---- Sezione del documento

Basilicata: ad Atella (Pz) e San Fele (Pz) solo parti gemellari, una ricerca svela un fenomeno che ha radici storiche

C’è un angolo di Basilicata che va controtendenza, non ci sono infatti culle vuote ma da anni, si assiste solo a parti gemellari. Il caso viene segnalato dal giornalista Benedetto Carlucci, che ha svolto una ricerca accurata in una vasta fascia collinare nei pressi del comune di Atella, in provincia di Potenza.

Per scoprire il fenomeno dei parti gemellari è stato interpellato il primario dell’Ospedale San Giovanni di Dio di Melfi, Giuseppe Padula, che ha spiegato come il fenomeno sia riconducibile ai decenni scorsi e a ceppi familiari etnicamente e anagraficamente di origine aviglianese. In una fascia ristretta, a sud della Fiumara di Atella (Pz), pochi abitanti di borghi ristretti e isolati fra loro, hanno visto frequenti matrimoni endogamici, detti anche tra consanguinei. Questo ha favorito le nascite gemellari, in particolare durante il periodo delle grandi emigrazioni, fine ottocento inizio novecento, in popolazioni con un economia non sempre florida, la filosofia familiare e i valori culturali consideravano questi eventi “dono di Dio”. La ricerca, che sarà pubblicata prossimamente in un libro, ha censito i ceppi familiari di 7 famiglie, in alcune si verificano nascite gemellari sin dal 1973, come nel caso della famiglia della signora Maria Colangelo, che nel Settembre del ’73 partorì tre gemelli all’ospedale San Carlo di Potenza. Le cronache dell’epoca parlarono di un evento isolato in Basilicata, oggi si scopre che la storia era più estesa.

--------

* [Metti in pratica]:
A - Indica se queste affermazioni concordano con l'articolo sui parti gemellari in Basilicata, rispondendo sì o no e citando le parole decisive: (i) la ricerca ha censito i ceppi familiari di sette famiglie; (ii) Maria Colangelo partorì tre gemelli all'Ospedale San Giovanni di Dio di Melfi; (iii) la ricerca è già uscita in un libro.
B - Ricopia il passo dell'articolo sui parti gemellari in Basilicata compreso tra "C’è un angolo" e "provincia di Potenza.", estremi inclusi.

---- Informazioni

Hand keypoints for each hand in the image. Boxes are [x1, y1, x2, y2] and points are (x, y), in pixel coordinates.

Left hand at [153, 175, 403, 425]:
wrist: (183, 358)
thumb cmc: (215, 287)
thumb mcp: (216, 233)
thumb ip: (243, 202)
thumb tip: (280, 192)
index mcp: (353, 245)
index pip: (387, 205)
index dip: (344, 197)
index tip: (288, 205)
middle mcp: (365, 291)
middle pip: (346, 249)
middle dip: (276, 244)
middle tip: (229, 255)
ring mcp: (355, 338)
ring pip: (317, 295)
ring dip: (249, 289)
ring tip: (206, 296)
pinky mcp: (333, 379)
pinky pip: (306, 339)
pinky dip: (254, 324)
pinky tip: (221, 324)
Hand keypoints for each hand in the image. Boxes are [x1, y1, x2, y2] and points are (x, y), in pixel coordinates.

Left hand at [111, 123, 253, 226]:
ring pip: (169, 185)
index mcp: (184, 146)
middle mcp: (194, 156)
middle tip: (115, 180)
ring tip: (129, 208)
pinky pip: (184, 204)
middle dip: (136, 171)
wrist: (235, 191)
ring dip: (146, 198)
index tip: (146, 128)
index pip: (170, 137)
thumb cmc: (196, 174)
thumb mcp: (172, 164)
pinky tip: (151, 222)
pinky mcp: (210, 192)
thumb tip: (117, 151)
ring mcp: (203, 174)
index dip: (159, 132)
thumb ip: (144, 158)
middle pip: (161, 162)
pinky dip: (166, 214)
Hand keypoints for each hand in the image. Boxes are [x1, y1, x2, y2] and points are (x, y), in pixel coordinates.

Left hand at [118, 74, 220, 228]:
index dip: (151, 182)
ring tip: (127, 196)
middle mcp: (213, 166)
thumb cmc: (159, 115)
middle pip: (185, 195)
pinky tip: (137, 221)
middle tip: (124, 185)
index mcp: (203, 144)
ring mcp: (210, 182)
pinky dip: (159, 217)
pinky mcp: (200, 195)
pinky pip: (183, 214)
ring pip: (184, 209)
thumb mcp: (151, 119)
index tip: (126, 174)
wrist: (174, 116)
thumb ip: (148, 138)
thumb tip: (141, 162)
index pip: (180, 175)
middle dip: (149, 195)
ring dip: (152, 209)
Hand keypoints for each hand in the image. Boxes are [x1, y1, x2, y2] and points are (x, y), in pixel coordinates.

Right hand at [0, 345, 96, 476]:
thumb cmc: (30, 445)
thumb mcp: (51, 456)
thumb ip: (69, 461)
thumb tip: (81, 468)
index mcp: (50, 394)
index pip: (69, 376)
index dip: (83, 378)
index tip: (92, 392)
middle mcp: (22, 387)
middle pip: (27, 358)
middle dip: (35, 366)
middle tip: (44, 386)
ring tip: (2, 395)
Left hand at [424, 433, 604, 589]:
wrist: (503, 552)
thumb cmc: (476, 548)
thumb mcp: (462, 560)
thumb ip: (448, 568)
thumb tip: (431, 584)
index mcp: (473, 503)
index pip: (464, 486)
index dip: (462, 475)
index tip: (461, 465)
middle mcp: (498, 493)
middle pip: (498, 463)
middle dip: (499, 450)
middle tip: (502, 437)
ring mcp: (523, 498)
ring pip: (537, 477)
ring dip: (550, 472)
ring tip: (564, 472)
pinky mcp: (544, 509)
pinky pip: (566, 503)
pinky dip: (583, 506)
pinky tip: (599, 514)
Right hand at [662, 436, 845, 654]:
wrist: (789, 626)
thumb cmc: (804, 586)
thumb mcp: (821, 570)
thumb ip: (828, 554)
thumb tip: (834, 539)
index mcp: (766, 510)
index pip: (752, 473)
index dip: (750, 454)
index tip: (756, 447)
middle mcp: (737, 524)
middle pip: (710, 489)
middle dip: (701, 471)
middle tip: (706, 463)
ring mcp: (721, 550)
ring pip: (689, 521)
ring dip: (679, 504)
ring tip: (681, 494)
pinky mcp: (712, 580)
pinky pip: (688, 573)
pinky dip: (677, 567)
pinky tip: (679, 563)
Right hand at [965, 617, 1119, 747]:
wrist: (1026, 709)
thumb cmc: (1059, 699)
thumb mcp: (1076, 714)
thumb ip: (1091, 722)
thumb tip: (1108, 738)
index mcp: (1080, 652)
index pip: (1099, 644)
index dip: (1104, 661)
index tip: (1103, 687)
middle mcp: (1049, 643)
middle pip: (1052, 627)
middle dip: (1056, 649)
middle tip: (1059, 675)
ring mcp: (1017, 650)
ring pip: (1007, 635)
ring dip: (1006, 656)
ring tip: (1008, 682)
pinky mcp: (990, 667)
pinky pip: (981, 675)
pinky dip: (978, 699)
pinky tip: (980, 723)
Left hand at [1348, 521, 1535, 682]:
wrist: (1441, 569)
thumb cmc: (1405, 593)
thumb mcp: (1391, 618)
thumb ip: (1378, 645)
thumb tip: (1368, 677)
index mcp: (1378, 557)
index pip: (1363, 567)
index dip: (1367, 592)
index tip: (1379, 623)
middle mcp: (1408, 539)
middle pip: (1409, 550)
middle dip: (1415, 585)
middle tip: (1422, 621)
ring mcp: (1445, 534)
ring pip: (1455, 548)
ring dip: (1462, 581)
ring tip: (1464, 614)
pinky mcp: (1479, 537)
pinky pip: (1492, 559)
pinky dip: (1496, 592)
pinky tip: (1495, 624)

--------

* [Soluzioni dell'esercizio]:
A -
(i) Sì: "ha censito i ceppi familiari di 7 famiglie".
(ii) No: "partorì tre gemelli all’ospedale San Carlo di Potenza".
(iii) No: "sarà pubblicata prossimamente in un libro".

B -
C’è un angolo di Basilicata che va controtendenza, non ci sono infatti culle vuote ma da anni, si assiste solo a parti gemellari. Il caso viene segnalato dal giornalista Benedetto Carlucci, che ha svolto una ricerca accurata in una vasta fascia collinare nei pressi del comune di Atella, in provincia di Potenza.